Posted: Fri Aug 21, 2015 6:07 am
by Fastjeff
After our original 'fridge dies, we replaced it with an 'apartment sized' 'fridge (under 180 bucks at Home Depot) that fit in the same place. It lasted 4 or 5 years. Bought another that's still going strong.

Jeff

Re: Refrigerator Replacement

Posted: Mon Aug 21, 2017 7:25 pm
by ronmar
I have a 1990 32 Sedan FB. Previous owner replaced the refrigerator with a 110V AC unit. Quite certain trying to save money and rarely left dock so shore power sufficed for their needs. I thought of adding an inverter but it appears really only good for short time use and requires more batteries. I want to replace back to 2 way AC/DC unit so I can continue using refer when away from dock. Does anyone know what size and dimensions original 2 way AC/DC refrigerators were? I do not have a genset so looks like changing back to AC/DC overall best option. Found some decent buys on some RV 2 way refers (not the absorbent type) but need the dimensions to make sure will fit.
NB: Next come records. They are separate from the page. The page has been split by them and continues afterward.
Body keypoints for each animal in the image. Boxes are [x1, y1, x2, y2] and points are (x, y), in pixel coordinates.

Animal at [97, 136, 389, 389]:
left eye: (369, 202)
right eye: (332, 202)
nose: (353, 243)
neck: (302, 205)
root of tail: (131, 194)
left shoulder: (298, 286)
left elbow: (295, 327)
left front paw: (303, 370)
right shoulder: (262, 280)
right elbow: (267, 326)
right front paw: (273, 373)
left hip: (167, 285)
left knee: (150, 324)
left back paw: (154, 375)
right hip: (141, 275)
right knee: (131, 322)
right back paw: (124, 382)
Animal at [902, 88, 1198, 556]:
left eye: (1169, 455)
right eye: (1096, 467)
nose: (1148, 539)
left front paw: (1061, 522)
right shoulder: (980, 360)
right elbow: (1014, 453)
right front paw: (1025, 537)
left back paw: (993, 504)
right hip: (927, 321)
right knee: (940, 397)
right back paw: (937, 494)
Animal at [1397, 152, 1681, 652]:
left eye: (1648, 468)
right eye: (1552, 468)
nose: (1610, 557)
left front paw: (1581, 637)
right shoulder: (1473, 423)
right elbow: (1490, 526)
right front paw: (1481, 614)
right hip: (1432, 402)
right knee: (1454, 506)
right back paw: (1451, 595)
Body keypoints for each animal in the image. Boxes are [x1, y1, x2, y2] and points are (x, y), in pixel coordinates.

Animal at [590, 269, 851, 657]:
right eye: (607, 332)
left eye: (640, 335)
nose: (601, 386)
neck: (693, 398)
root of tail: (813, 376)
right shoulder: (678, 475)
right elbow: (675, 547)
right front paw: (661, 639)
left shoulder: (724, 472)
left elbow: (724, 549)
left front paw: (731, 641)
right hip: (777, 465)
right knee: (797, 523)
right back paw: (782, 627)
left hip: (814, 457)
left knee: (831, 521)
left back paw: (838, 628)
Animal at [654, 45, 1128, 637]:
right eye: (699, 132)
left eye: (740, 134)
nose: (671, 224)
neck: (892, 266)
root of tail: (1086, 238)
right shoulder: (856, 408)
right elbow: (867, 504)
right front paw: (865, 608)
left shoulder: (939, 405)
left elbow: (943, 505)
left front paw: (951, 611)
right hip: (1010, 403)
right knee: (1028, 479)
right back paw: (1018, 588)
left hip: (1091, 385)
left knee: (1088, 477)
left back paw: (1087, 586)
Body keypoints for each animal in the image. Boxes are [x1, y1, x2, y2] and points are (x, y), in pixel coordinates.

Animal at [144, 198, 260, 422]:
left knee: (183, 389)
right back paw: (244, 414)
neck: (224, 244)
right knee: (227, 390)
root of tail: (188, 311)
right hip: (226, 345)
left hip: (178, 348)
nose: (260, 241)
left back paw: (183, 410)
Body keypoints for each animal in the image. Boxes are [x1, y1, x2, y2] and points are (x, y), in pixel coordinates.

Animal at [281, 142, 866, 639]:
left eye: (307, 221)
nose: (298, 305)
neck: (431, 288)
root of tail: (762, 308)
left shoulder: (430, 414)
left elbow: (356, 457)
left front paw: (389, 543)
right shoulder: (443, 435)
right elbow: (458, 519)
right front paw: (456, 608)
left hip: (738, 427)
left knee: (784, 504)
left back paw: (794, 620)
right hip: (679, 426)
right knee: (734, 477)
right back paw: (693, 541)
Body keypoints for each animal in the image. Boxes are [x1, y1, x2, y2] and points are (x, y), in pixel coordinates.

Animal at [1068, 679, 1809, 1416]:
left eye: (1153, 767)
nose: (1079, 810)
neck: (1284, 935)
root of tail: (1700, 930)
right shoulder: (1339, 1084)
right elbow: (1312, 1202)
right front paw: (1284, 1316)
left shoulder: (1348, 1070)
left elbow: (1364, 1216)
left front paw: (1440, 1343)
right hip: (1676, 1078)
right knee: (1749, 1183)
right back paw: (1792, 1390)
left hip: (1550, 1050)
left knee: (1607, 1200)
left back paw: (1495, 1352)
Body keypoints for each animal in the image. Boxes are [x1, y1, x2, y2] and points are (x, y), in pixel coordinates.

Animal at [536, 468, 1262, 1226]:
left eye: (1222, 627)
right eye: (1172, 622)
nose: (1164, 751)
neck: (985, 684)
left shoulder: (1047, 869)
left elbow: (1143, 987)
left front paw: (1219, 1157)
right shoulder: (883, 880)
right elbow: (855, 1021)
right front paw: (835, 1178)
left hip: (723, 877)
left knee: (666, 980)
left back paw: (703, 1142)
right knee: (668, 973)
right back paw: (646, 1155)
Re: Refrigerator Replacement

Posted: Mon Aug 21, 2017 8:30 pm
by bpboater
I just went through this issue on our 1988 41 Marinette. It had an 8 cu ft Norcold DE828 that had a separate compressor for the cold section and one for the freezer section. It used a lot of energy. The compressor for the cold section locked up. The twin power supplies are ok. In the end, I opted for a $350 GE 5.6 cu ft model that runs on 120 only. I have an inverter nearby and just move the plug for the fridge from the 120 vac outlet to the inverter when we leave the dock. It is so quiet and keeps food really cold. The refrigerator is 18 inches shorter than the one that was there. I built a shelf to elevate the fridge and put doors below it for storage. No more stooping to the floor to use the vegetable crisper section.

Re: Refrigerator Replacement

Posted: Mon Aug 21, 2017 9:38 pm
by ronmar
How many watt inverter did you use and does it stress batteries for a long run? I saw a video by West Marine stating refers need additional batteries and can stress them.